- [Work item]:
The answer must be a single number: the count of lines in the listing that hold the string "knee".

- [Information given]:

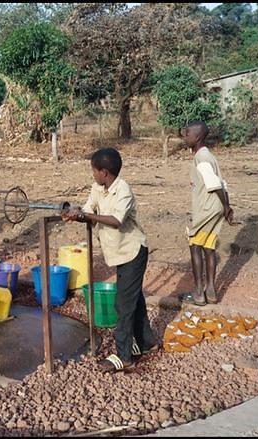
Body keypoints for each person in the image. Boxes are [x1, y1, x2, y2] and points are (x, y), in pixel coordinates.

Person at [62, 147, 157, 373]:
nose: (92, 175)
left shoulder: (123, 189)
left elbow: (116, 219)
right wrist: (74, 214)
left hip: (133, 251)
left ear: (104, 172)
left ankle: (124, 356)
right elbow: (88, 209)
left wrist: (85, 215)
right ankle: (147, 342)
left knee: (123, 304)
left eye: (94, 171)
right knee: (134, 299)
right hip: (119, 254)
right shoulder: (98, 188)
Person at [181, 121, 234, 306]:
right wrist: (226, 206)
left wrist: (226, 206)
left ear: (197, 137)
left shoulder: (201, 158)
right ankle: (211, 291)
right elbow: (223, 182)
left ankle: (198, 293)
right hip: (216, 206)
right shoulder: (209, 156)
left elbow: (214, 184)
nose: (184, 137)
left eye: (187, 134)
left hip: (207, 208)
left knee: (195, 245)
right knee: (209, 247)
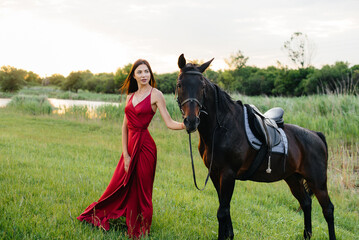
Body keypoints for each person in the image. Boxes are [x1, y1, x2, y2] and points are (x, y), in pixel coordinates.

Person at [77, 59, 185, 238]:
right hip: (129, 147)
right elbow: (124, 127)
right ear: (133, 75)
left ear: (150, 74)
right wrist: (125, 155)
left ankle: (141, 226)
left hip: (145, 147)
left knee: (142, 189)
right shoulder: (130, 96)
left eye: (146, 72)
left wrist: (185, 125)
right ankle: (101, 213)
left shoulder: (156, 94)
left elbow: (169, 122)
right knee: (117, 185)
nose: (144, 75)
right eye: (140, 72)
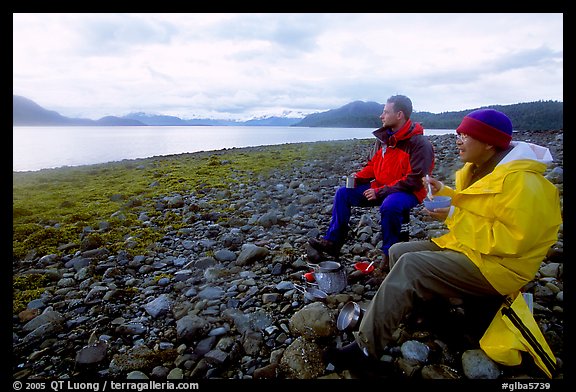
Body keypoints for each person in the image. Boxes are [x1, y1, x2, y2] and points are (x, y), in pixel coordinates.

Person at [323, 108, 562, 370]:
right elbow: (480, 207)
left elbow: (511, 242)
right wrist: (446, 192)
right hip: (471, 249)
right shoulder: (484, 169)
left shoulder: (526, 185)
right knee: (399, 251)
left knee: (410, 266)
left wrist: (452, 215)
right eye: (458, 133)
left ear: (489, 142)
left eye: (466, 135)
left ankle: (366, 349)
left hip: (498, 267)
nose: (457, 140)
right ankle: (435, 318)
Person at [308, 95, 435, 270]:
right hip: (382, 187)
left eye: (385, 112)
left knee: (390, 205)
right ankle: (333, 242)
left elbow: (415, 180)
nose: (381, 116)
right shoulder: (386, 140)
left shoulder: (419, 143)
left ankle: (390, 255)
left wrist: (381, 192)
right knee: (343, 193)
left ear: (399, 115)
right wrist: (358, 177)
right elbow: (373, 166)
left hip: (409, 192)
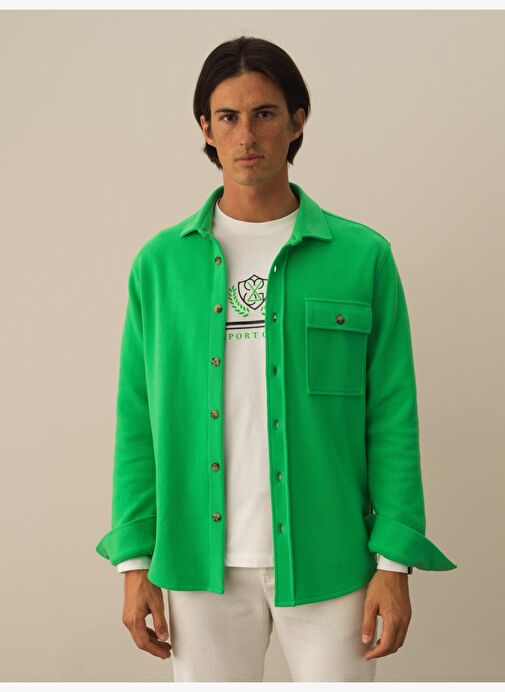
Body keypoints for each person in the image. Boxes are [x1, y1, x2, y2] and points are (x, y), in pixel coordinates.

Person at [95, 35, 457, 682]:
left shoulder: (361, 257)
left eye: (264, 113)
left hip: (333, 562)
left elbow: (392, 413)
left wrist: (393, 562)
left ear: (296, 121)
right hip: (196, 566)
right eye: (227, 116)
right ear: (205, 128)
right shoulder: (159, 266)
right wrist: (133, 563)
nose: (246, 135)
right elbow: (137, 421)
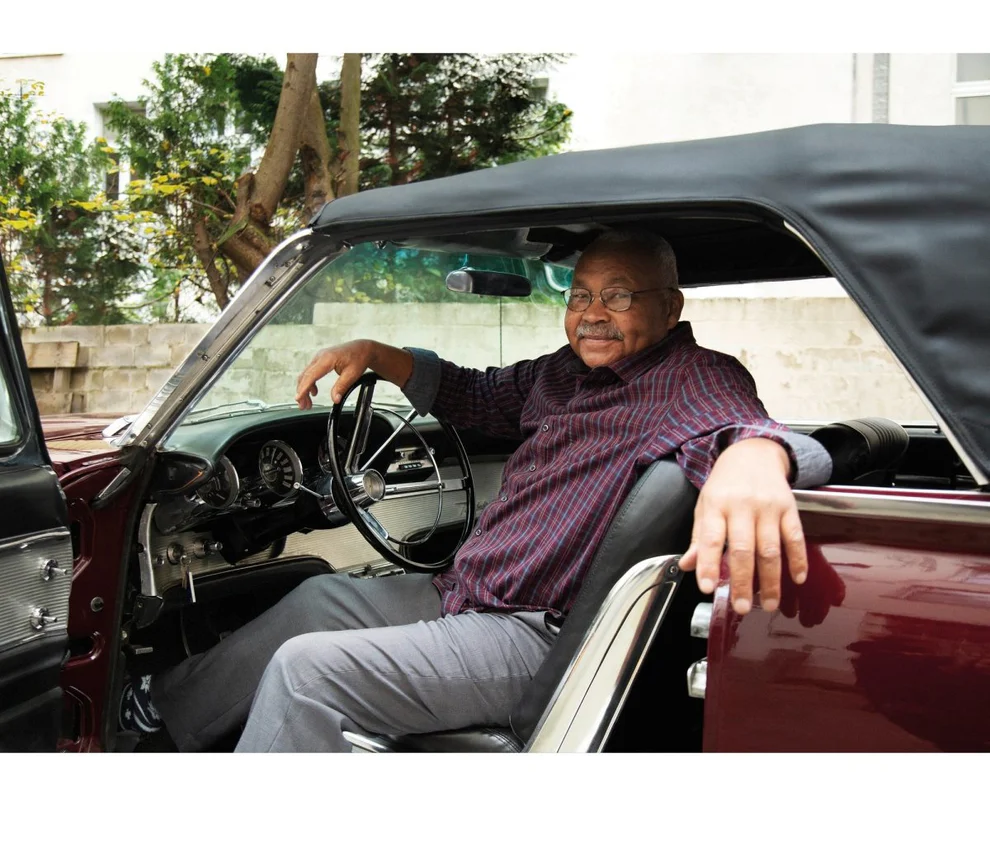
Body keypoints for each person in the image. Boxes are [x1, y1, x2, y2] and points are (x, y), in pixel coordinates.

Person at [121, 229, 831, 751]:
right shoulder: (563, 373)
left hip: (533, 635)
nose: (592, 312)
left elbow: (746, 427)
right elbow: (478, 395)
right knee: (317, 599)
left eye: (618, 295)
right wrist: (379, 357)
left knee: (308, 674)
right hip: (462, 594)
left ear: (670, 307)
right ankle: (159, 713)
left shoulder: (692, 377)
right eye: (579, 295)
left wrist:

- [Task output]:
12